Cooperation is a form of pleasure and play in itself
An alternative school of Darwinism emerged in Russia emphasizing cooperation, not competition, as the driver of evolutionary change—see Mutual Aid by Pyotr Kropotkin. It’s not just about cooperation as a means to an end though—Kropotkin posits that cooperation is a form of pleasure and social play in itself.
Kropotkin’s actual argument is far more interesting. Much of it, for instance, is concerned with how animal cooperation often has nothing to do with survival or reproduction, but is a form of pleasure in itself. “To take flight in flocks merely for pleasure is quite common among all sorts of birds,” he writes. Kropotkin multiplies examples of social play: pairs of vultures wheeling about for their own entertainment, hares so keen to box with other species that they occasionally (and unwisely) approach foxes, flocks of birds performing military-style maneuvers, bands of squirrels coming together for wrestling and similar games.
To exercise one’s capacities to their fullest extent is to take pleasure in one’s own existence, and with sociable creatures, such pleasures are proportionally magnified when performed in company.
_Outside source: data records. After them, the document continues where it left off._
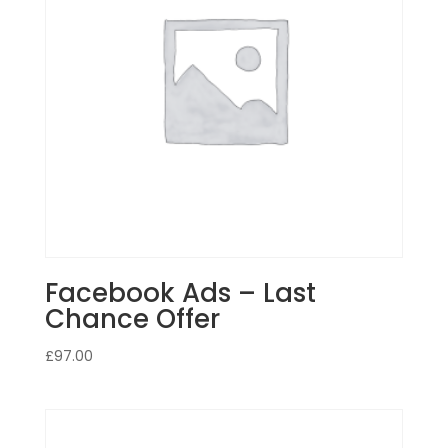
Facebook Ads – Last
Chance Offer
£
97.00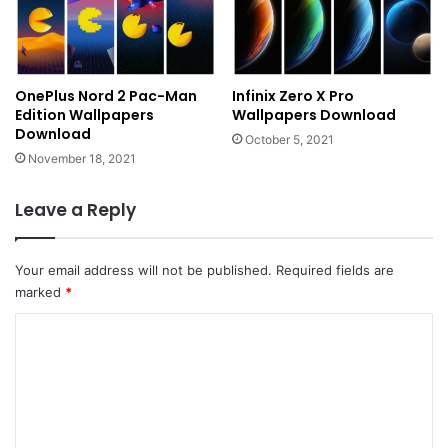
OnePlus Nord 2 Pac-Man
Infinix Zero X Pro
Edition Wallpapers
Wallpapers Download
Download
October 5, 2021
November 18, 2021
Leave a Reply
Your email address will not be published.
Required fields are
marked
*
C
o
m
m
e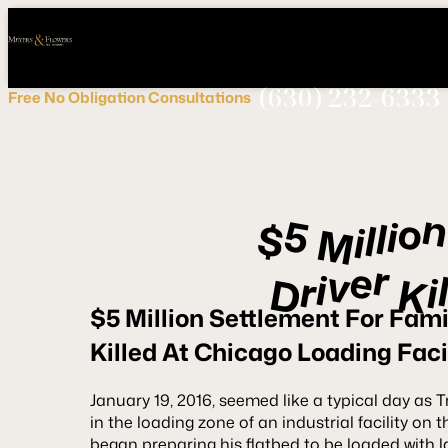
Call
Connect
PHONE
us
with
NOW!
Us
(630) 232-6333
Free
No Obligation
Consultations
o
5
i
l
$
l
i
M
r
e
v
i
r
i
K
D
$5 Million Settlement For Fami
Killed At Chicago Loading Faci
January 19, 2016, seemed like a typical day as T
in the loading zone of an industrial facility on
began preparing his flatbed to be loaded with la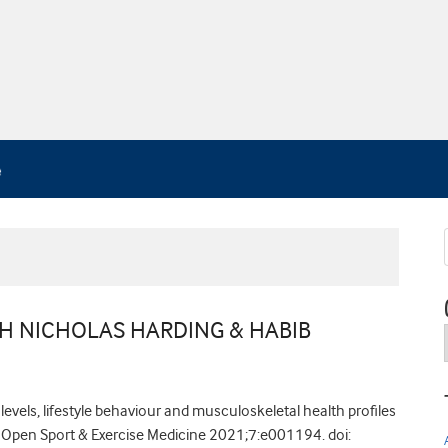
TH NICHOLAS HARDING & HABIB
levels, lifestyle behaviour and musculoskeletal health profiles
Open Sport & Exercise Medicine 2021;7:e001194. doi: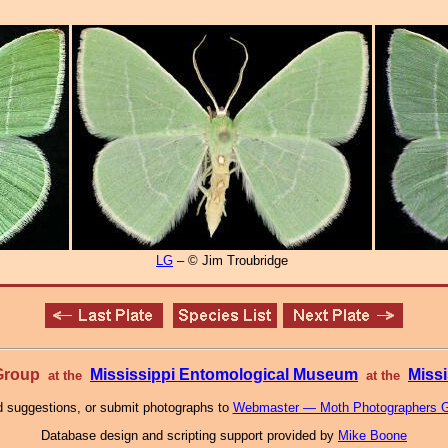
LG
– © Jim Troubridge
 Group
Mississippi Entomological Museum
Missi
at the
at the
 suggestions, or submit photographs to
Webmaster — Moth Photographers 
Database design and scripting support provided by
Mike Boone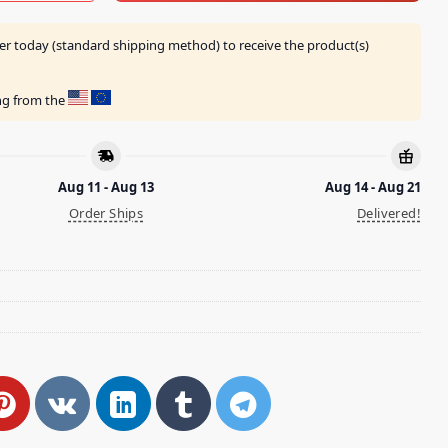
er today (standard shipping method) to receive the product(s)
ing from the
Aug 11 - Aug 13
Aug 14 - Aug 21
Order Ships
Delivered!
h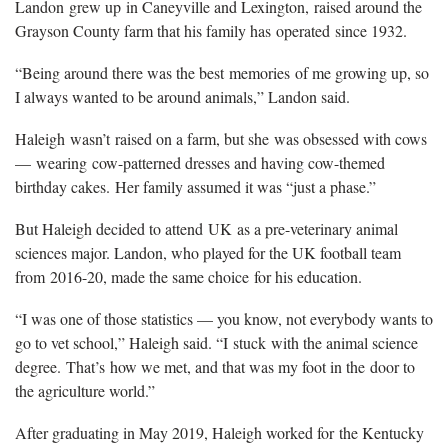
Landon grew up in Caneyville and Lexington, raised around the
Grayson County farm that his family has operated since 1932.
“Being around there was the best memories of me growing up, so
I always wanted to be around animals,” Landon said.
Haleigh wasn’t raised on a farm, but she was obsessed with cows
— wearing cow-patterned dresses and having cow-themed
birthday cakes. Her family assumed it was “just a phase.”
But Haleigh decided to attend UK as a pre-veterinary animal
sciences major. Landon, who played for the UK football team
from 2016-20, made the same choice for his education.
“I was one of those statistics — you know, not everybody wants to
go to vet school,” Haleigh said. “I stuck with the animal science
degree. That’s how we met, and that was my foot in the door to
the agriculture world.”
After graduating in May 2019, Haleigh worked for the Kentucky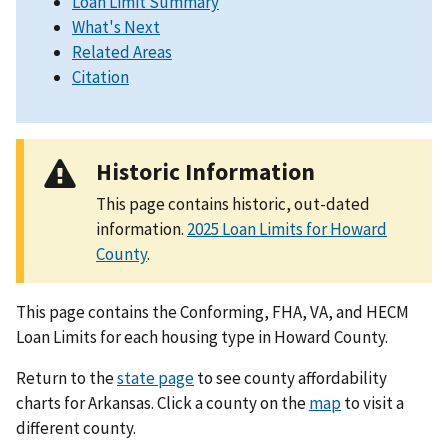
Loan Limit Summary
What's Next
Related Areas
Citation
Historic Information
This page contains historic, out-dated
information.
2025 Loan Limits for Howard
County
.
This page contains the Conforming, FHA, VA, and HECM
Loan Limits for each housing type in Howard County.
Return to the
state page
to see county affordability
charts for Arkansas. Click a county on the
map
to visit a
different county.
From the Russian perspective, this does not need to be explained. It is simply what life is. We don’t have to explain why creatures desire to be alive. Life is an end in itself. And if what being alive actually consists of is having powers—to run, jump, fight, fly through the air—then surely the exercise of such powers as an end in itself does not have to be explained either. It’s just an extension of the same principle. —David Graeber, What’s the point if we can’t have fun?